» **Task to complete**
Copy the data below word for word, omitting the pictures.

» **Supplied material**

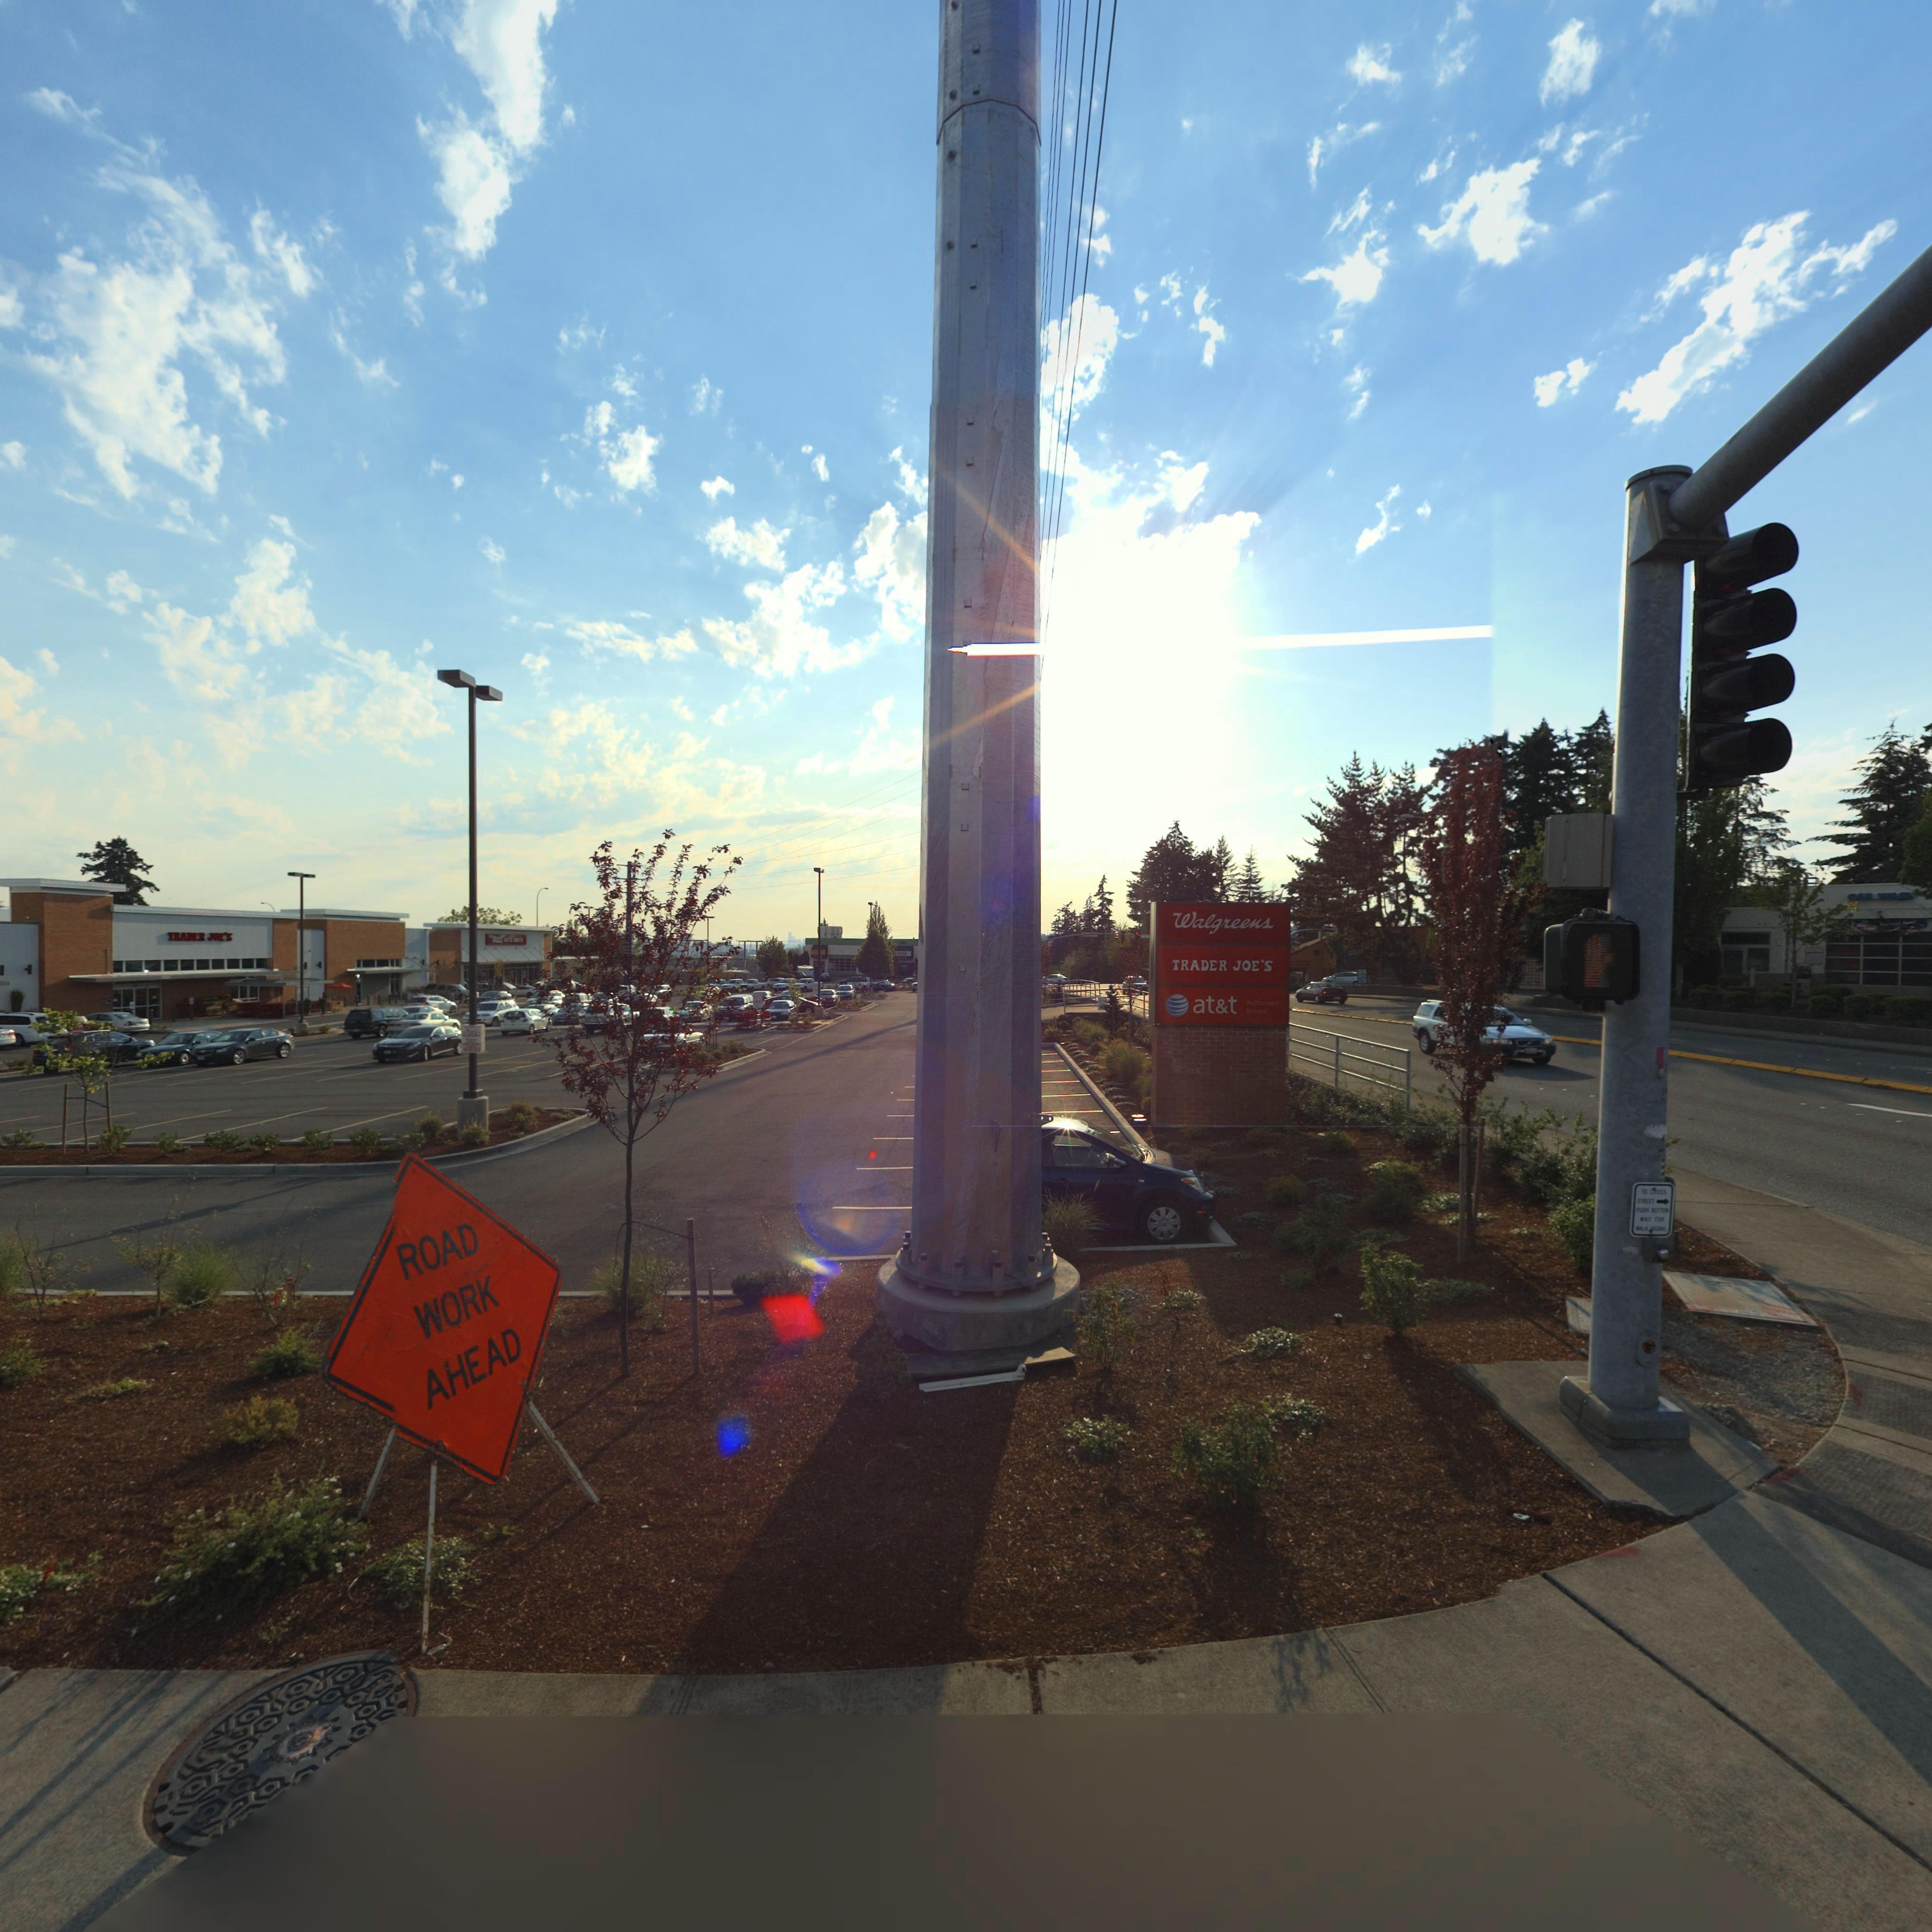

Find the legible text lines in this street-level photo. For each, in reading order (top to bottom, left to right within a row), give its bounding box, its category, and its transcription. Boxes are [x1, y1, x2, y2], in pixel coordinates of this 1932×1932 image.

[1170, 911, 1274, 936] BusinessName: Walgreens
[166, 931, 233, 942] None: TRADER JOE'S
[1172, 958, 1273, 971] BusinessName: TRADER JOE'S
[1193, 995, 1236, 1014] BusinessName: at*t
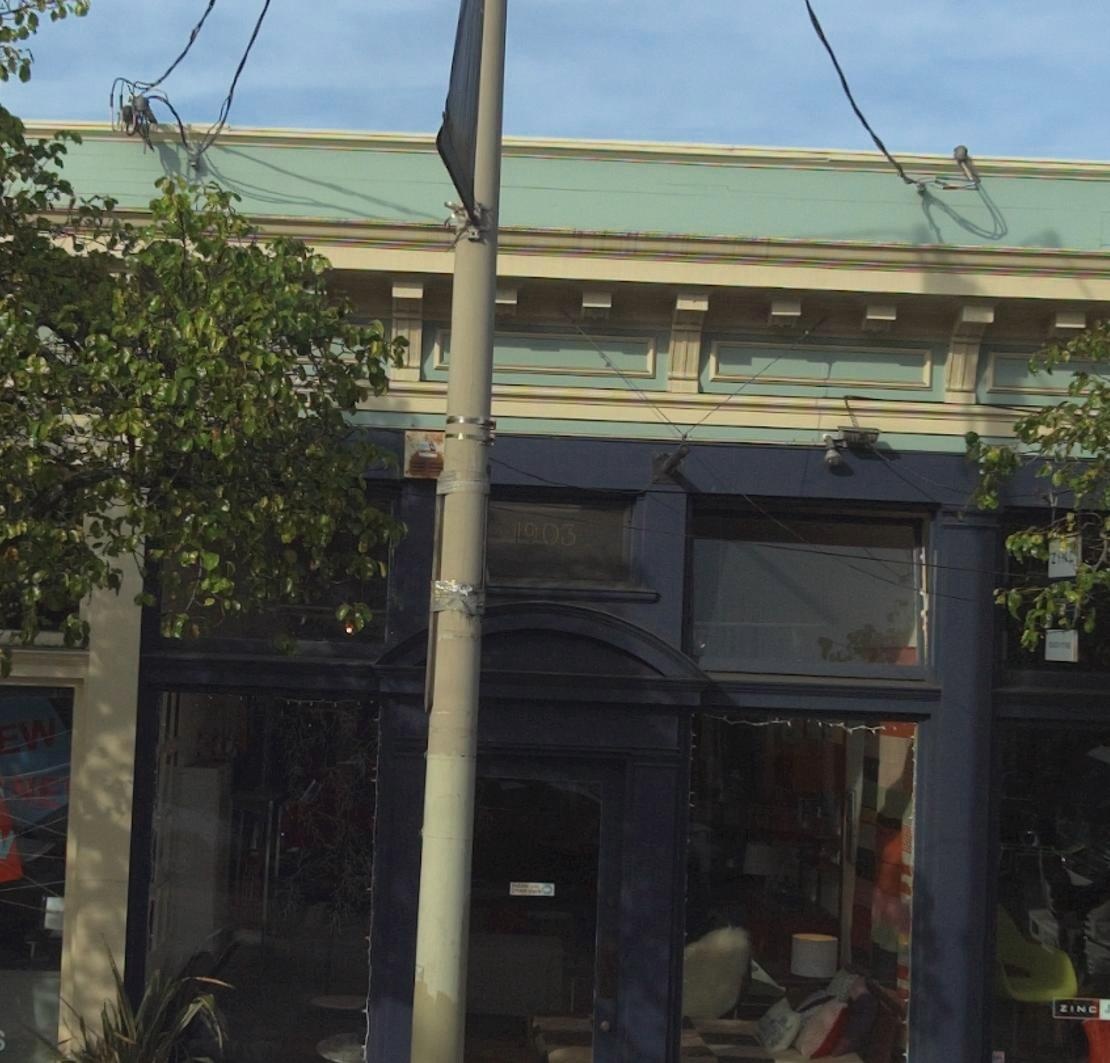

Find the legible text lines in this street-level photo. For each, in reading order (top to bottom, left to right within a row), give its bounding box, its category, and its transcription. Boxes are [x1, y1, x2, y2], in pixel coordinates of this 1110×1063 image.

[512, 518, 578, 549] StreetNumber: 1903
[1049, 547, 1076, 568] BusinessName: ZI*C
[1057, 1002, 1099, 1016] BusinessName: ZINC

» **Complete output**
Find the legible text lines in this street-level photo. For each, in reading order (top to bottom, left to right within a row), give its bounding box, its category, and its transcription. Boxes are [x1, y1, x2, y2], in pixel coordinates of this 1932×1932 image.

[1170, 911, 1274, 936] BusinessName: Walgreens
[166, 931, 233, 942] None: TRADER JOE'S
[1172, 958, 1273, 971] BusinessName: TRADER JOE'S
[1193, 995, 1236, 1014] BusinessName: at*t

Find the legible text lines in this street-level photo. For each, in reading order (top to bottom, left to right within a row), give its bounding box, its category, and its transcription. Boxes are [x1, y1, x2, y2], in pixel coordinates of this 1110×1063 image.

[512, 518, 578, 549] StreetNumber: 1903
[1049, 547, 1076, 568] BusinessName: ZI*C
[1057, 1002, 1099, 1016] BusinessName: ZINC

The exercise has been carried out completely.